Clean Biomass For Cooking Fuel
From 2006 to 2016 the trust focused on giving grants to one of its very active partner organisations working in the field of decentralised renewable energy. Decentralised Energy Systems (India) Pvt. Ltd received several grants over the years not only for electricity generation but also for thermal projects. One of them was a grant to test and disseminate efficient cook stoves running on biomass pellets. The problem, which actually is a major problem that still persists in the District of Araria and indeed all over Bihar, is the problem of scarcity of cooking fuel. There is over 90% scarcity of cooking fuel and fodder for cattle and other domestic animals in the agricultural economy.

Quite apart from ruining the ecological base of the agriculture we depend on by depriving the soil and its organisms of biomass, the inefficient three stone cookstoves ruin the health of family members. Coughs, lung infections and persistent wheezing from smoke inhalation was and continues to be a problem in many families. The efficiency of these three stone cook stoves or the mud stoves without chimneys using this basic form of biomass is also very low.

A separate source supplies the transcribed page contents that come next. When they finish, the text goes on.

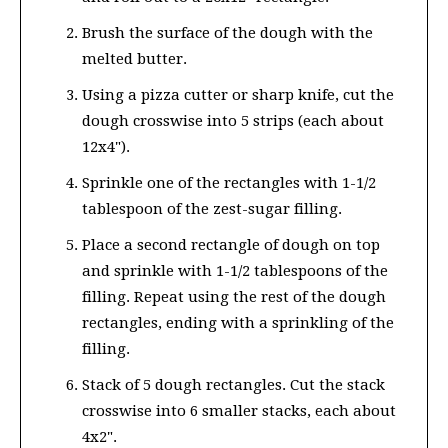
Brush the surface of the dough with the
melted butter.
Using a pizza cutter or sharp knife, cut the
dough crosswise into 5 strips (each about
12x4").
Sprinkle one of the rectangles with 1-1/2
tablespoon of the zest-sugar filling.
Place a second rectangle of dough on top
and sprinkle with 1-1/2 tablespoons of the
filling. Repeat using the rest of the dough
rectangles, ending with a sprinkling of the
filling.
Stack of 5 dough rectangles. Cut the stack
crosswise into 6 smaller stacks, each about
4x2".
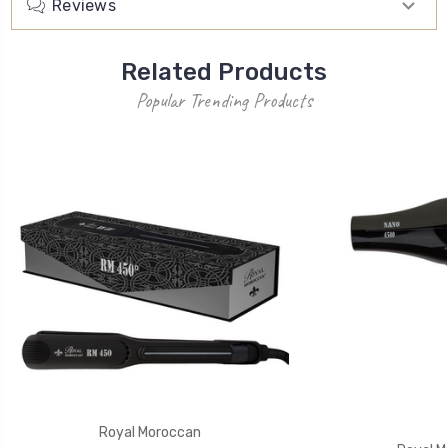
Reviews
Related Products
Popular Trending Products
Royal Moroccan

Government programmes to enable people to climb up the fuel ladder and leave behind their polluting three stone cook stoves are not reaching all the people. Many people do today have LPG cylinders and do use them, but others cannot afford to use them. In the past the practice of collecting the last fallen leaf from the last tree, gathering free fuel to save money was the dominant practice.

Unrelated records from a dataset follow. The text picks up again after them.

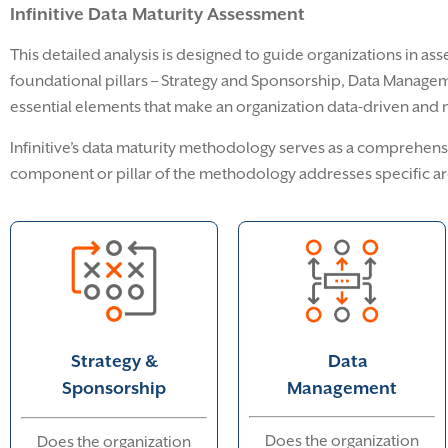
Infinitive Data Maturity Assessment
This detailed analysis is designed to guide organizations in asse
foundational pillars – Strategy and Sponsorship, Data Manageme
essential elements that make an organization data-driven and ma
Infinitive’s data maturity methodology serves as a comprehensi
component or pillar of the methodology addresses specific ar
Data
Strategy &
Management
Sponsorship
Does the organization
Does the organization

The grant to Decentralised Energy Systems (India) Pvt. Ltd. supported the company to establish a businesses for clean cooking by financing the testing and test-marketing of energy efficient stoves with various types of processed and standardised fuels. A pelletising machine was imported but could not be successfully operated, and another one was procured and run. The idea was that village groups would be set up to process biomass residues such as corn cobs into cut and dried standard fuel for all types of energy efficient stoves. Energy efficient stoves were field tested and conditions for their acceptance by village women established. The project is now completed.

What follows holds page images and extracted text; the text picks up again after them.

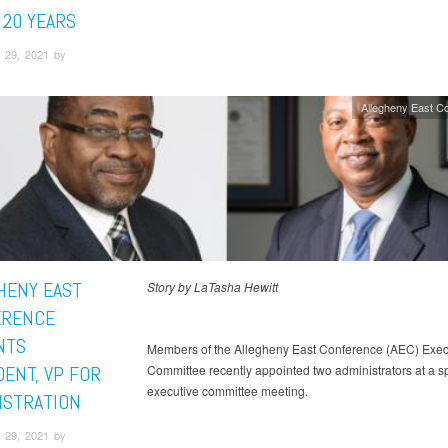
 20 YEARS
 29, 2021 by
Allegheny East C
HENY EAST
Story by LaTasha Hewitt
ERENCE
NTS
Members of the Allegheny East Conference (AEC) Exec
DENT, VP FOR
Committee recently appointed two administrators at a s
executive committee meeting.
ISTRATION
 29, 2021 by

Though many families in the village do now have gas cylinders, many do not. The fuel wood crisis is as stark as ever. Now that this major project is closed, we nonetheless plan in a limited way to address the fuel wood problem. We are doing this as part of the organic farming project. We plan to at least grow enough cooking fuel for the families working for the trust, and to replace the three stone stoves and mud stoves with efficient ones.